I missed posting last week. This is because, if you believe Hollywood, I’m dying. You see, I have a cough.
Oh, I mean, it comes with a bit of a fever—not enough to be dangerous, but enough so that I’ve been a bit loopy. Fatigue. Like that. But mostly, I’ve been coughing a lot, and to someone who’s seen a lot of movies, this clearly means death. To the point that I once expressed astonishment at seeing a character in a movie cough and then survive the picture. The Gipper? Coughed before he died. Women in movies like Les Miserables and Moulin Rouge! managed to belt out some pretty impressive songs while dying of tuberculosis, but it’s okay—you can tell they’re really sick, because they’re coughing. Now and again. Maybe while spitting a dainty, ladylike drop of blood onto a lacy handkerchief.
I get it. Coughing is a way to show illness onscreen at all, and I admit that there aren’t too many of those. Running noses are really gross, and it’s probably true that you get some really weird continuity errors out of it. Fever can be complicated. Mostly, you see people looking sweaty and kind of pale, and that’s got different connotations. And . . . what else is there? Sneezing? Surprisingly hard to fake well. My boyfriend points out spontaneous bleeding from random places, which is both popular and creepy, but that’s also not a symptom of many survivable real-world illnesses.
I think the bigger problem is how seldom people actually survive movie illnesses. No one in the movies ever just has the sniffles because people sometimes get the sniffles. If you feel like you have to go lie down for a while, you’re delaying the plot, not establishing character. Though it’s interesting to contemplate—a movie cop who wants to solve the crime, but first, can we stop at the drug store for some Sudafed? I got allergies, man.
The movies, of course, are not really about showing us the human experience. Rear Window would not have been as interesting if Jimmy Stewart had been trapped in his house by a cold instead of a broken leg, because instead of looking out the window, he would have been lying in bed, surrounded by tissues and moaning. Or hopped up on antihistamines and sound asleep. Instead of gourmet dinners, Grace Kelly would bring him chicken soup. It’s a funny brief parody sketch, I guess, but not much of a feature.
Doc Holliday falling off his horse while coughing up blood is drama. Me fending off a seventeen-month-old who is full of energy while coughing phlegm into a tissue? That’s farce. Mild illness is an inconvenience. Oh, a major one, especially in a culture that doesn’t offer a lot in the way of sick time and expects far too many people to go to work (and, helpfully, spread their illness further) or else lose their jobs. It’s just not the sort of thing we tend to be interested in seeing on the big screen. Especially not in most genres, where the story isn’t really about what’s going on in the characters’ personal lives anyway.

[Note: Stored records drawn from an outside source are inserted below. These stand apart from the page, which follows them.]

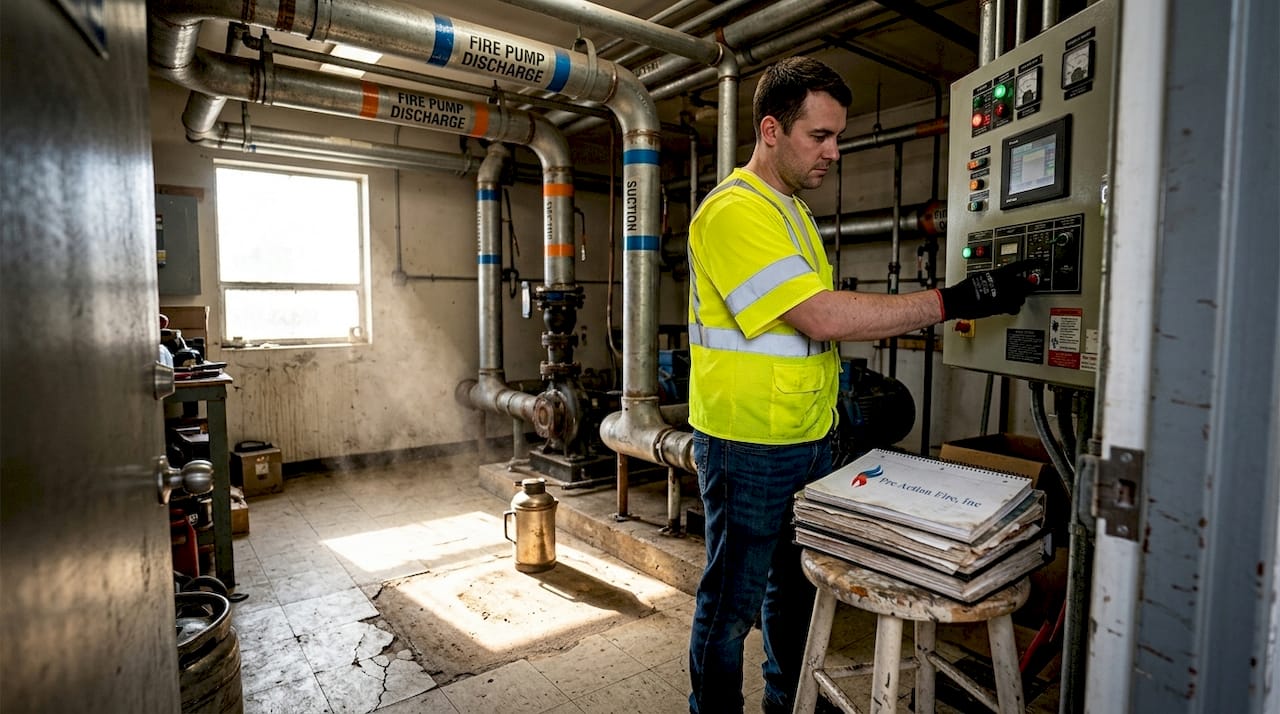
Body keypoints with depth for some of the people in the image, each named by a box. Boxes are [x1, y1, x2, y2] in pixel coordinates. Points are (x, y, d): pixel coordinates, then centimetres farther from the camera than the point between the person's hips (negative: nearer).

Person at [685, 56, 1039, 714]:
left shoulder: (794, 209, 14)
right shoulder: (734, 211, -18)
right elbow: (821, 317, -25)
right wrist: (953, 301, -22)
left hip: (809, 438, 9)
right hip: (748, 445, -9)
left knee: (796, 586, 22)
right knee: (732, 604, 7)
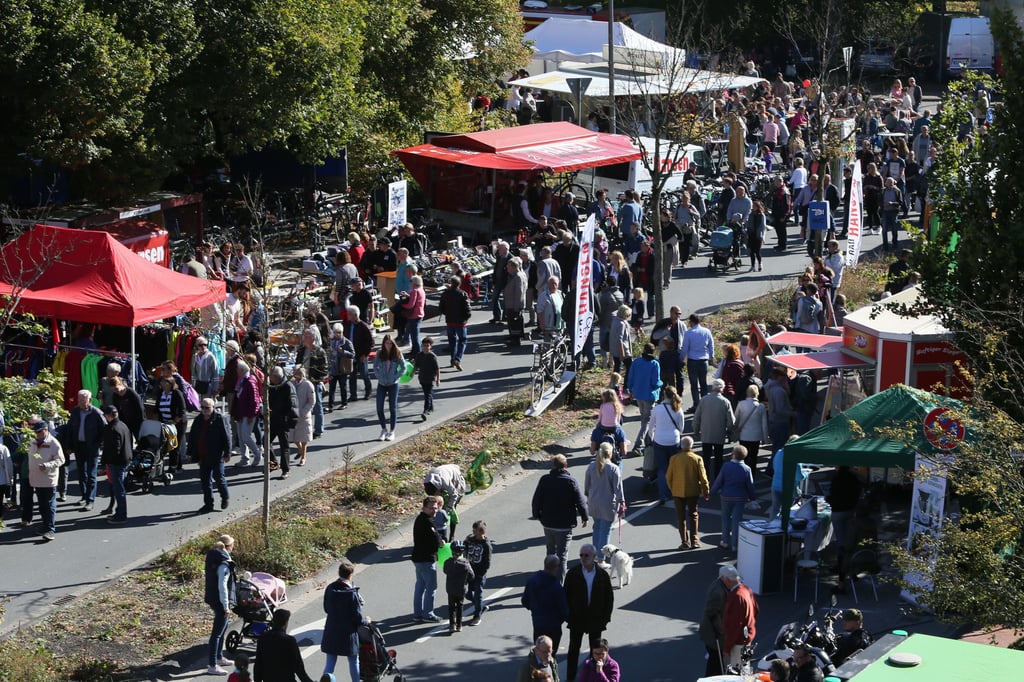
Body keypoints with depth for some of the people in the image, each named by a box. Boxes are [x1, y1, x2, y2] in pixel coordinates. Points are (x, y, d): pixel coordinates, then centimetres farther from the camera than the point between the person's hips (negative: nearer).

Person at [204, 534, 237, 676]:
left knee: (223, 627, 25)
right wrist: (226, 607, -20)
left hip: (212, 599, 10)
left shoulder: (212, 558, 6)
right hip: (220, 602, -10)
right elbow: (222, 586, -24)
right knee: (217, 633, -5)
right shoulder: (224, 564, -22)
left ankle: (219, 658, 38)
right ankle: (212, 666, -2)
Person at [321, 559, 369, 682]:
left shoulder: (330, 589, -7)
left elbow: (326, 609, 7)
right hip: (348, 634, -4)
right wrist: (366, 621, 4)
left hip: (331, 633, 4)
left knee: (330, 663, 9)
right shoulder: (352, 593, -21)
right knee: (354, 663, 15)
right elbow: (358, 617, -17)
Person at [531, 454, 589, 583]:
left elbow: (536, 500, 1)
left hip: (548, 523, 3)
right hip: (564, 524, -3)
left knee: (550, 553, 20)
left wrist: (537, 515, 18)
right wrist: (585, 517, 7)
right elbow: (580, 501, -9)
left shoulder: (545, 479, -5)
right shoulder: (570, 481, -12)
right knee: (562, 555, 0)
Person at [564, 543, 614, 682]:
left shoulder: (602, 575, -6)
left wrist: (605, 617, -3)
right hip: (576, 619, 0)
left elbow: (609, 598, 2)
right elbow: (566, 596, -2)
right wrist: (568, 615, -6)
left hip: (595, 619, 1)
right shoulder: (573, 574, -7)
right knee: (574, 649, 9)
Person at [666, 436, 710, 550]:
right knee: (693, 515, 14)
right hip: (693, 492, 0)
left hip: (678, 492, 0)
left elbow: (668, 477, -3)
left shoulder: (674, 459, -8)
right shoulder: (697, 459, -9)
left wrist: (672, 489, 12)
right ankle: (694, 540, 10)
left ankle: (685, 542, 8)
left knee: (681, 517, 8)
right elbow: (702, 477, -7)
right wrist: (706, 491, 5)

I might watch a comedy about someone with a cold, though. Not a gross-out one where the whole point is buckets and buckets of phlegm, but a situational one where the person is dealing with all the stupid, petty annoyances of being sick. Going to the drug store at two AM and trying to determine which cough medicine you want. Running out of tissue and soup and either having to go back to the store, again, or else beg a roommate to go for you when your roommate is trying to stay out of the contagion zone. Having things that need to get done anyway; you have to do dishes or else you run out of things to eat chicken soup out of, right? All this assuming you can get the sick time. And, of course, there’s figuring out if you’re sick enough to call a doctor, who probably won’t be able to do anything for you anyway, because you have a cold and it’ll get better on its own.
Actually, I called mine, because I thought it might be a sinus infection. It isn’t. My sinuses are fine. She doesn’t know what’s wrong with me. She wrote me a scrip for a hard-core cough suppressant and sent me home to bed. But she did listen to my lungs, and they’re clear, so sorry, Hollywood—this time, it isn’t tuberculosis.